• EXERCISE REQUIREMENTS
Across all the entries below, how many lines contain the string "Epic"? The number by itself is the answer.

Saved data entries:
━━━━
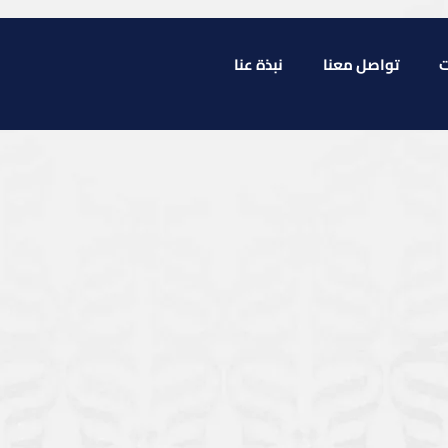
ت
تواصل معنا
نبذة عنا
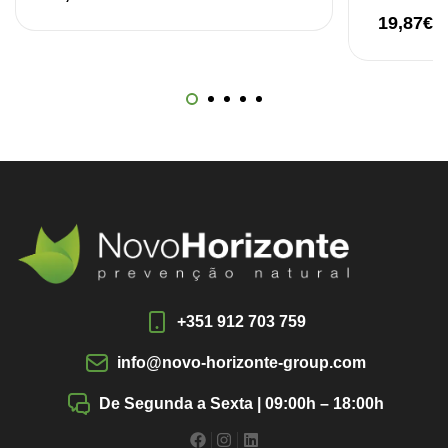
19,87
€
+351 912 703 759
info@novo-horizonte-group.com
De Segunda a Sexta | 09:00h – 18:00h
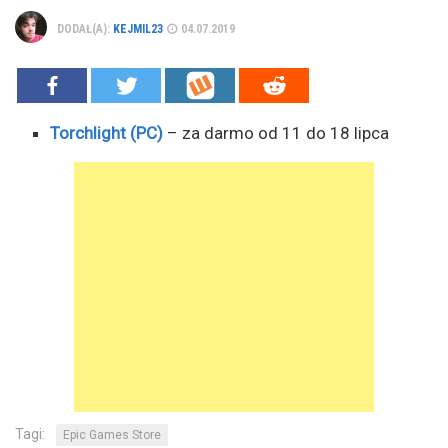
DODAŁ(A):
KEJMIL23
04.07.2019
Torchlight (PC)
– za darmo od 11 do 18 lipca
Tagi:
Epic Games Store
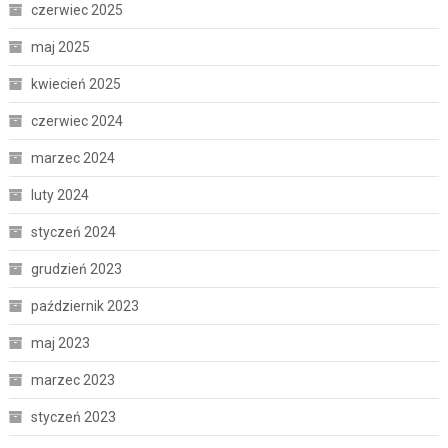
czerwiec 2025
maj 2025
kwiecień 2025
czerwiec 2024
marzec 2024
luty 2024
styczeń 2024
grudzień 2023
październik 2023
maj 2023
marzec 2023
styczeń 2023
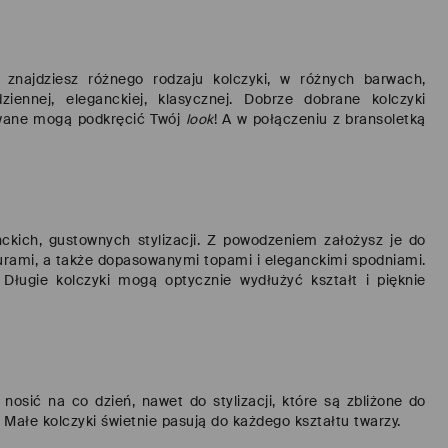
znajdziesz różnego rodzaju kolczyki, w różnych barwach,
ennej, eleganckiej, klasycznej. Dobrze dobrane kolczyki
owane mogą podkręcić Twój
look
! A w połączeniu z bransoletką
anckich, gustownych stylizacji. Z powodzeniem założysz je do
turami, a także dopasowanymi topami i eleganckimi spodniami.
 Długie kolczyki mogą optycznie wydłużyć kształt i pięknie
nosić na co dzień, nawet do stylizacji, które są zbliżone do
. Małe kolczyki świetnie pasują do każdego kształtu twarzy.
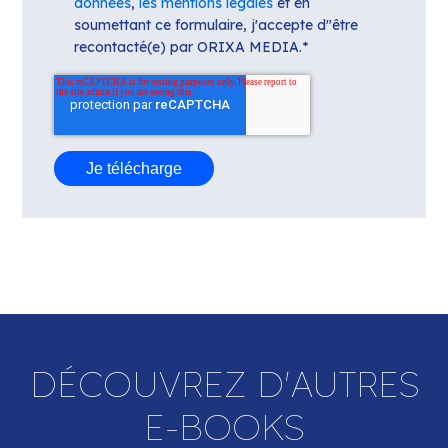
données
,
les mentions légales
et en
soumettant ce formulaire, j'accepte d"être
recontacté(e) par ORIXA MEDIA.
*
DÉCOUVREZ D'AUTRES
E-BOOKS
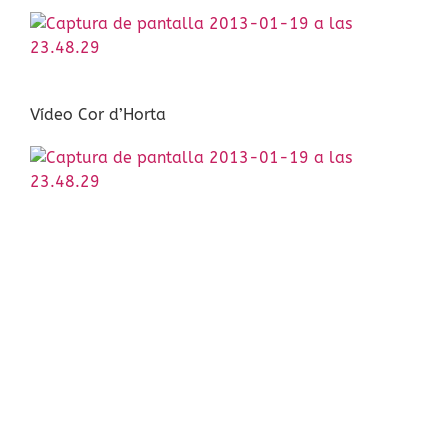
Vídeo Cor d’Horta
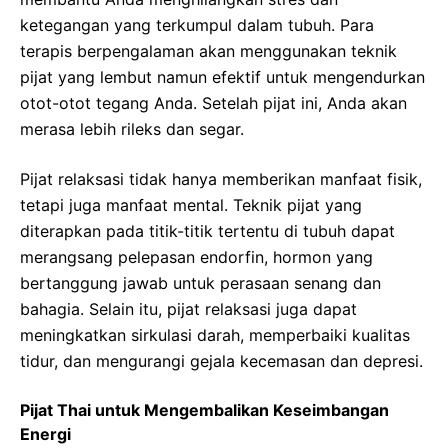
ketegangan yang terkumpul dalam tubuh. Para
terapis berpengalaman akan menggunakan teknik
pijat yang lembut namun efektif untuk mengendurkan
otot-otot tegang Anda. Setelah pijat ini, Anda akan
merasa lebih rileks dan segar.
Pijat relaksasi tidak hanya memberikan manfaat fisik,
tetapi juga manfaat mental. Teknik pijat yang
diterapkan pada titik-titik tertentu di tubuh dapat
merangsang pelepasan endorfin, hormon yang
bertanggung jawab untuk perasaan senang dan
bahagia. Selain itu, pijat relaksasi juga dapat
meningkatkan sirkulasi darah, memperbaiki kualitas
tidur, dan mengurangi gejala kecemasan dan depresi.
Pijat Thai untuk Mengembalikan Keseimbangan
Energi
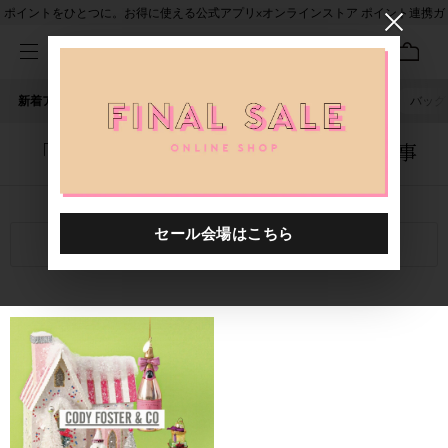
ポイントをひとつに。お得に使える公式アプリ×オンラインストア ポイント連携ガ
イド
新着アイテム
人気ワード
セール
40th限定
ピアス
バッグ
「1011301.2520058.0999」に関する記事
関連キーワード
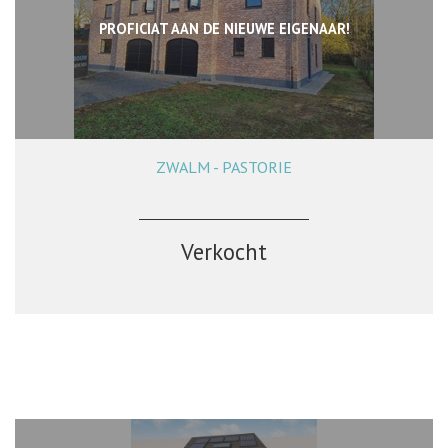
PROFICIAT AAN DE NIEUWE EIGENAAR!
ZWALM - PASTORIE
270 m²
4
1
Ja
Verkocht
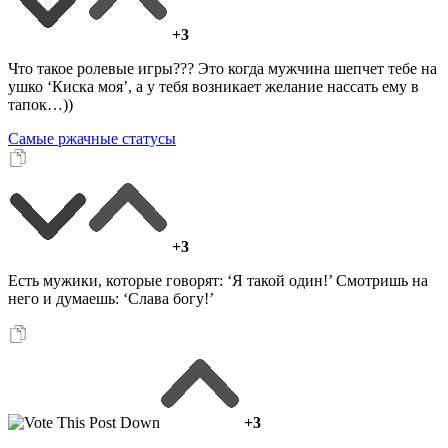
+3
Что такое ролевые игры??? Это когда мужчина шепчет тебе на
ушко ‘Киска моя’, а у тебя возникает желание нассать ему в
тапок…))
Самые ржачные статусы
+3
Есть мужики, которые говорят: ‘Я такой один!’ Смотришь на
него и думаешь: ‘Слава богу!’
+3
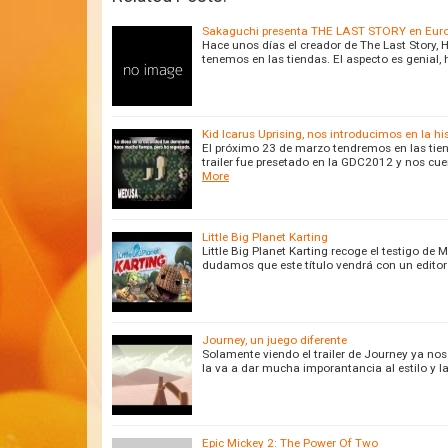
Sakaguchi presenta THE LAST STORY en Eur
Hace unos días el creador de The Last Story, 
tenemos en las tiendas. El aspecto es genial,
Kid Icarus Uprising, nos introducimos en la hi
El próximo 23 de marzo tendremos en las tien
trailer fue presetado en la GDC2012 y nos cue
More
Little Big Planet Karting
Little Big Planet Karting recoge el testigo de
dudamos que este título vendrá con un editor
Journey, un juego diferente
Solamente viendo el trailer de Journey ya no
la va a dar mucha imporantancia al estilo y l
Epic Mickey 2: The Power Of Two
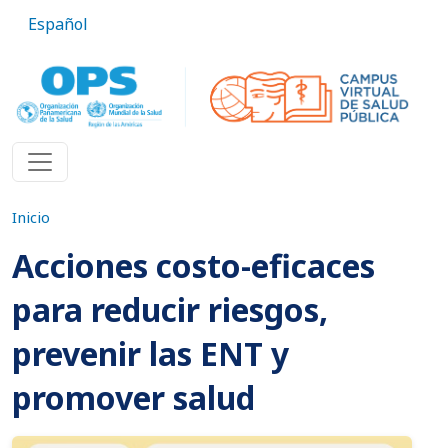
Pasar al contenido principal
Español
Inicio
Acciones costo-eficaces
para reducir riesgos,
prevenir las ENT y
promover salud
Imagen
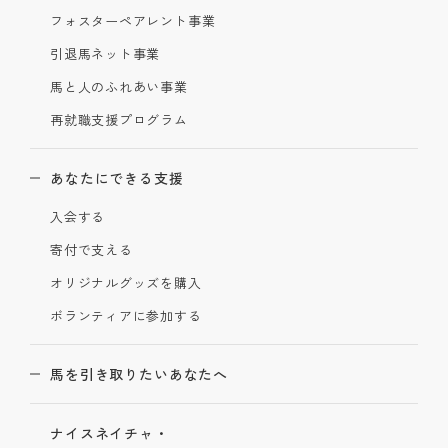
フォスターペアレント事業
引退馬ネット事業
馬と人のふれあい事業
再就職支援プログラム
あなたにできる支援
入会する
寄付で支える
オリジナルグッズを購入
ボランティアに参加する
馬を引き取りたいあなたへ
ナイスネイチャ・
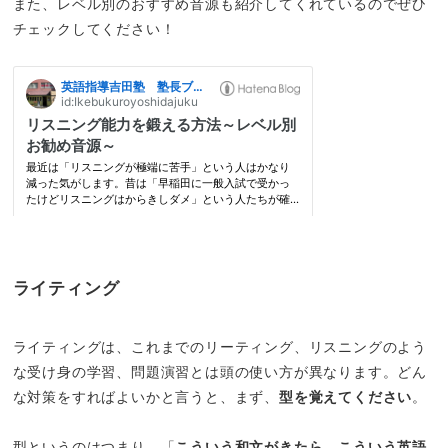
また、レベル別のおすすめ音源も紹介してくれているのでぜひ
チェックしてください！
ライティング
ライティングは、これまでのリーティング、リスニングのよう
な受け身の学習、問題演習とは頭の使い方が異なります。どん
な対策をすればよいかと言うと、まず、
型を覚えてください
。
型というのはつまり、「
こういう和文がきたら、こういう英語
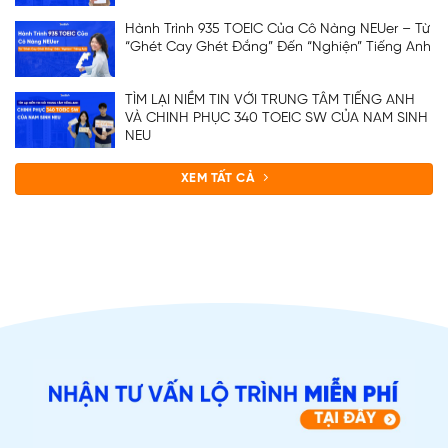
Hành Trình 935 TOEIC Của Cô Nàng NEUer – Từ
“Ghét Cay Ghét Đắng” Đến “Nghiện” Tiếng Anh
TÌM LẠI NIỀM TIN VỚI TRUNG TÂM TIẾNG ANH
VÀ CHINH PHỤC 340 TOEIC SW CỦA NAM SINH
NEU
XEM TẤT CẢ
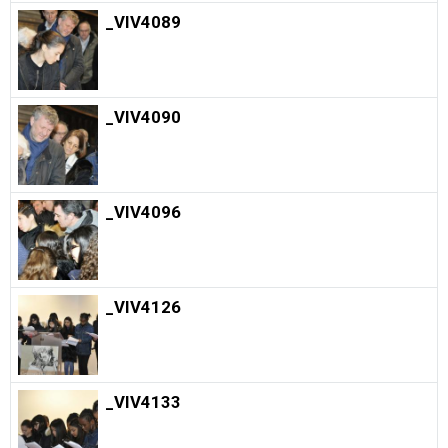
_VIV4089
_VIV4090
_VIV4096
_VIV4126
_VIV4133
━━━━
• RESPONSE BELOW
2